Innovate Finance Demands a National Anti Fraud Centre to Battle Consumer, Business Fraud

Innovate Finance, an association that advocates on behalf of the Fintech industry in the UK, has issued a statement calling on the UK government to create a National Anti-Fraud Centre to battle the financial fraud crisis. The cost of payments fraud is said to be at least £1.2 billion annually. The fraud also disproportionately impacts lower-income individuals.

In a statement today, the group outlined a plan that claims to have fraud in retreat by 2028.

Innovate Finance CEO Janine Hirt said, “Fraud accounts for over 40% of crime but very little in enforcement resources, given the size of the crisis.”

“…we urgently need a more collaborative, targeted, and effective strategy that aspires to smash fraud in the UK,” said Hirt. “This plan sets out how we can harness technology via data sharing to strengthen collaboration between industry and law enforcement. Current data sharing initiatives, while effective, operate in silos, which can make it difficult in practice. Critically, there is nothing in place with the critical mass or scale required to crush organised fraud. There is widespread agreement that establishing a National Anti Fraud Centre would be the appropriate vehicle to deliver this.”
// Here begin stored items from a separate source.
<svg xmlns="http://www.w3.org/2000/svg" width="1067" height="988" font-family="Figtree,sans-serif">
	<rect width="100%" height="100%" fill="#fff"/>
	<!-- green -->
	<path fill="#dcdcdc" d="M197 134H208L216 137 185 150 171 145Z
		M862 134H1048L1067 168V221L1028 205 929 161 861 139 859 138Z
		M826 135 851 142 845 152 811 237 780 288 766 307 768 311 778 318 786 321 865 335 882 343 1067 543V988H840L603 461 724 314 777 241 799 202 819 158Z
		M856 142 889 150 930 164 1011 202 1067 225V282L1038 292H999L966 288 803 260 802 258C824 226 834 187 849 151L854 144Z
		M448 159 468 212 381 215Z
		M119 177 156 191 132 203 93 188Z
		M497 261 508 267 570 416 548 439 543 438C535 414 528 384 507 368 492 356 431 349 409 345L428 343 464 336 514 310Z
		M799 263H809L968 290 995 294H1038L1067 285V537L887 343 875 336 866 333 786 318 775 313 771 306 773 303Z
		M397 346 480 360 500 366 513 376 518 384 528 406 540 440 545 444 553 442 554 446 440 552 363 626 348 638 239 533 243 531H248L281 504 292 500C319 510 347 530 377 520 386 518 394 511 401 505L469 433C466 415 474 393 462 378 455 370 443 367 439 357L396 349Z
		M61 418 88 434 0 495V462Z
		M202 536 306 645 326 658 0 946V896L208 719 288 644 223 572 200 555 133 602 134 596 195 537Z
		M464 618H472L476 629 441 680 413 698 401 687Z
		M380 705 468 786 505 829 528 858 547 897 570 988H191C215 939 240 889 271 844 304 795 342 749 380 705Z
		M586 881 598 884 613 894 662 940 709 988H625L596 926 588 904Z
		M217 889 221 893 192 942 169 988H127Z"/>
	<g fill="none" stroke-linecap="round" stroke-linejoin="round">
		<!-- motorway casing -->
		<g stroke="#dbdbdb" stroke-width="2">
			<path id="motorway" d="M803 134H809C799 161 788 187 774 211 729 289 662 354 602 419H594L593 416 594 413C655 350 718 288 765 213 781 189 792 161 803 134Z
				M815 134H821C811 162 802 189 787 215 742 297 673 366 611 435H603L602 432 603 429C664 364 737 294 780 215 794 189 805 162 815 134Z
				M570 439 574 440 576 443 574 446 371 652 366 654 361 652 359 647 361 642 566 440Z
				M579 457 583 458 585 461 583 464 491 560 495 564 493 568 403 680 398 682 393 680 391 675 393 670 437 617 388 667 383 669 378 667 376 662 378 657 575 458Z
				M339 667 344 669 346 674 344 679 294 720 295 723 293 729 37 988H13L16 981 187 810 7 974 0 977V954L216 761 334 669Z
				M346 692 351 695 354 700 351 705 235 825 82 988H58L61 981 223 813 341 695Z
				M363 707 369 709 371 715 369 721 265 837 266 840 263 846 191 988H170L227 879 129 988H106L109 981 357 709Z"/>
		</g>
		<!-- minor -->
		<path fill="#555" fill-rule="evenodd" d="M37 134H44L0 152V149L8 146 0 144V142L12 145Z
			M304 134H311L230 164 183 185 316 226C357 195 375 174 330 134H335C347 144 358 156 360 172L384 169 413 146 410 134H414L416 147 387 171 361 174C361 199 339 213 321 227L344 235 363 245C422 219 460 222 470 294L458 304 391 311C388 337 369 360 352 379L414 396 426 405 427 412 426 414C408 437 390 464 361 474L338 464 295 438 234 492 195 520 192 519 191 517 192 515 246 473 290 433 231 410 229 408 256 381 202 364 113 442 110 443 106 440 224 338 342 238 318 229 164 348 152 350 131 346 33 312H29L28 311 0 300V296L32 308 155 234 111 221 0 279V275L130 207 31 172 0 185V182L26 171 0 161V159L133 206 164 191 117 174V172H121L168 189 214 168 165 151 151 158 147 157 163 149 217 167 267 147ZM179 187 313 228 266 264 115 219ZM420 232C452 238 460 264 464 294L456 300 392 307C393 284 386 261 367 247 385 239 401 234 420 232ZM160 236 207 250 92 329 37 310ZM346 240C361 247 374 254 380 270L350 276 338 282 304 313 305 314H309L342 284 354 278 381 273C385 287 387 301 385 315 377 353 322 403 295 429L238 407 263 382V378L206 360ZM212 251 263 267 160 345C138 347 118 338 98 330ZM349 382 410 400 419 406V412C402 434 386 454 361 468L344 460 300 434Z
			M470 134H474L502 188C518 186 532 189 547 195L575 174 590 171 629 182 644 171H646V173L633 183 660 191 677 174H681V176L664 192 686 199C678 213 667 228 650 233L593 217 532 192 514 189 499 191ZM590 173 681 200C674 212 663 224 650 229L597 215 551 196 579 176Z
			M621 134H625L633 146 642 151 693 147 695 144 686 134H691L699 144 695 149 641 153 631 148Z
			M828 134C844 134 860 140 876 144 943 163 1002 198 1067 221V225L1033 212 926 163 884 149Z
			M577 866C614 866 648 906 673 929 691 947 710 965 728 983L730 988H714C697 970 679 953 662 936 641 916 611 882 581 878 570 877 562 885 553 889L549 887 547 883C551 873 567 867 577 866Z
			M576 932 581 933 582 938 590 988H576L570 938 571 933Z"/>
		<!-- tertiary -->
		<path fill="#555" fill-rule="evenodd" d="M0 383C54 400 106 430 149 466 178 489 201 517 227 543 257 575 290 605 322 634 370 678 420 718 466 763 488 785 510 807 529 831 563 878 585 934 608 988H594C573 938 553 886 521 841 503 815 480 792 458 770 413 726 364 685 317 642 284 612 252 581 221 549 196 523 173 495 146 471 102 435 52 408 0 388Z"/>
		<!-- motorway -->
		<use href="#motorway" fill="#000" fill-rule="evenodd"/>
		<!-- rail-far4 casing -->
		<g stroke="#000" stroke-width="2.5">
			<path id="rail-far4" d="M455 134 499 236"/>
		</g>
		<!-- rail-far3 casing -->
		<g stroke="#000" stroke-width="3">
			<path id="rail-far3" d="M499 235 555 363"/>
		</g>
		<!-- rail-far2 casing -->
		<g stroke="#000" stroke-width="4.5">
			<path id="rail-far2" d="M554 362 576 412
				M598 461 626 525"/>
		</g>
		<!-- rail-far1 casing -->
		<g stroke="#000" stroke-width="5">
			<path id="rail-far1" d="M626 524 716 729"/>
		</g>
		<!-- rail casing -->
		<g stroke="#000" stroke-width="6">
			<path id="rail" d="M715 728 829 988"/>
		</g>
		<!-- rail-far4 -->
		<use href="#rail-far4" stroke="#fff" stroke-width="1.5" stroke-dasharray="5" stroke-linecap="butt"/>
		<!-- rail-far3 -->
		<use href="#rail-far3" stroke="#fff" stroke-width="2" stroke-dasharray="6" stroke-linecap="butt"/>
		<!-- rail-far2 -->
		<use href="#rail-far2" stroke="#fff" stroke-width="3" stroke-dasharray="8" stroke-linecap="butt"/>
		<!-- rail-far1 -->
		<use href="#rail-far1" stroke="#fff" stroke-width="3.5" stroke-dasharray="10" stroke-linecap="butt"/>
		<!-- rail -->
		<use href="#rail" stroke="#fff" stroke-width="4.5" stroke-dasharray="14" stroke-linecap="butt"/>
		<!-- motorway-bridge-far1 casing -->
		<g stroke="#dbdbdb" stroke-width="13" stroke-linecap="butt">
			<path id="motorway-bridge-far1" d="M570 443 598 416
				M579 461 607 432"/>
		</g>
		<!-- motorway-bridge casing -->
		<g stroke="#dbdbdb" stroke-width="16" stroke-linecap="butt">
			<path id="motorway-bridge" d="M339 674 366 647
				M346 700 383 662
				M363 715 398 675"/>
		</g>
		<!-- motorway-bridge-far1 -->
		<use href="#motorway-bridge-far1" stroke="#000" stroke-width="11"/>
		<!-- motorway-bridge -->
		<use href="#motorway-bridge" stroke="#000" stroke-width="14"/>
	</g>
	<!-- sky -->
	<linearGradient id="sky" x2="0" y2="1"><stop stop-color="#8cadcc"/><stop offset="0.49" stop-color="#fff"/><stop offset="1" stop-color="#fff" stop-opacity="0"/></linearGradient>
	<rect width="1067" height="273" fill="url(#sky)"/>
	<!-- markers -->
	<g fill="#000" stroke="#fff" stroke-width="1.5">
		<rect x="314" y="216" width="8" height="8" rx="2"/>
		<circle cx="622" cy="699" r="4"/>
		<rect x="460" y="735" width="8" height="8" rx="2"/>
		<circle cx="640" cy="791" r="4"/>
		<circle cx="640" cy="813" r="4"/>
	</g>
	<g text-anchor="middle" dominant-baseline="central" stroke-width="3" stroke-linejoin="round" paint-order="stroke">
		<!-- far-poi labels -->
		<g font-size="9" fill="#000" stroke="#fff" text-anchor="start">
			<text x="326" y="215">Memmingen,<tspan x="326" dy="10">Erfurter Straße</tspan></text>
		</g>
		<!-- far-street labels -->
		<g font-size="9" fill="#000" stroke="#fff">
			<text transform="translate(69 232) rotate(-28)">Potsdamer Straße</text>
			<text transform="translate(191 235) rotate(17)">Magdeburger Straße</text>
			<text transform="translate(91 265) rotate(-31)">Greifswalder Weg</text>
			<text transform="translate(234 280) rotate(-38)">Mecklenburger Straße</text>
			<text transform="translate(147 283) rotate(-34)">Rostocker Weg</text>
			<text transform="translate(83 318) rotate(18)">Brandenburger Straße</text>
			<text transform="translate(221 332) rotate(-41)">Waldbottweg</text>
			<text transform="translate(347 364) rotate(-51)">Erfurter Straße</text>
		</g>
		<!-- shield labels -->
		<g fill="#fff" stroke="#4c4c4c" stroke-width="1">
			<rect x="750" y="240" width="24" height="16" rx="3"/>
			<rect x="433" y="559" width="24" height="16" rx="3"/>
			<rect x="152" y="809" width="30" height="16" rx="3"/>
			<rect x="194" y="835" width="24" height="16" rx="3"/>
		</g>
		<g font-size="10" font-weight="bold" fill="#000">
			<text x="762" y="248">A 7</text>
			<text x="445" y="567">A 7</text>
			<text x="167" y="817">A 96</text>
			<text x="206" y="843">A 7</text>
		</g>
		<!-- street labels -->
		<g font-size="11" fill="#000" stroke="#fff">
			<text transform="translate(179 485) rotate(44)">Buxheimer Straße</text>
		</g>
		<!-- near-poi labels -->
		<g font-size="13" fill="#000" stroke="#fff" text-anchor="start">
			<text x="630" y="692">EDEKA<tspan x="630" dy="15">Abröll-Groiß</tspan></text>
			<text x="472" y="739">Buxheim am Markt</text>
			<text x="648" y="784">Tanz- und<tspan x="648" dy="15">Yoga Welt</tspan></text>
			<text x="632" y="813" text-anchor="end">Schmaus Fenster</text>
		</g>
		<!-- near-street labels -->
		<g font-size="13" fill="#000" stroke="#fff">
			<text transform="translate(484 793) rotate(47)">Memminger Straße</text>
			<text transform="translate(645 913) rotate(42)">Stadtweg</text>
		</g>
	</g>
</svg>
The concept of shared liability is an essential element of the plan. Frequently, fraud begins via the various social media platforms. Yet currently, these firms have little skin in the game, and thus the penalties typically accrue to the consumer or business and the financial services firms.

The key aspects of the Innovate Finance Plan include:

  • A world-first data sharing approach across sectors, regulators, and law enforcement industry, to industrialise the UK’s use of technology to spot and stop fraud and enable all financial firms, large and small, to access and use these solutions. This would build on the existing vibrant small-scale efforts of different data sharing initiatives in the UK.
  • Introduce shared liability for social media and telecommunications platforms for fraud originating on their platforms and networks, where most frauds occur. This includes strengthening the Online Safety Act.
  • Building a world-beating UK anti-fraud tech industry, which can create jobs and growth and export solutions

Shared liability means that big tech and social media companies will take the issue more seriously. Innovate Finance notes that currently 77% of Authorised Push Payment (APP) fraud originates online with social platforms the single largest source of fraud origination. By one estimate, fraud originating from Meta (Facebook/Instagram/WhatsApp) constitutes 60.5% of all fraud reports received.

Marko Maras, CEO at Trustfull, says the fight against fraud is a shared one, and success will only happen if financial institutions, consumers, and social media create a united front to fight the crime.

“Criminals often use the same strategies to target multiple financial institutions in quick succession. By improving data sharing on these tactics, and the suspicious phone, email, IP addresses and domains used by cybercriminals, financial institutions will be better placed to identify potential bad actors operating on their platforms – allowing for early intervention before it is too late,” said Maras. “Within the EU, we have seen similar principles being applied to prevent money laundering and terrorism financing, with Article 75 of the Anti-Money Laundering Regulation enabling greater cross-sector and cross-border information sharing to spot suspicious patterns and users faster across the financial ecosystem.”

Maras noted that concerns regarding GDPR compliance and data protection do come with increased information sharing but with adherence to data laws this sharing can clamp down on fraud while protecting consumer rights.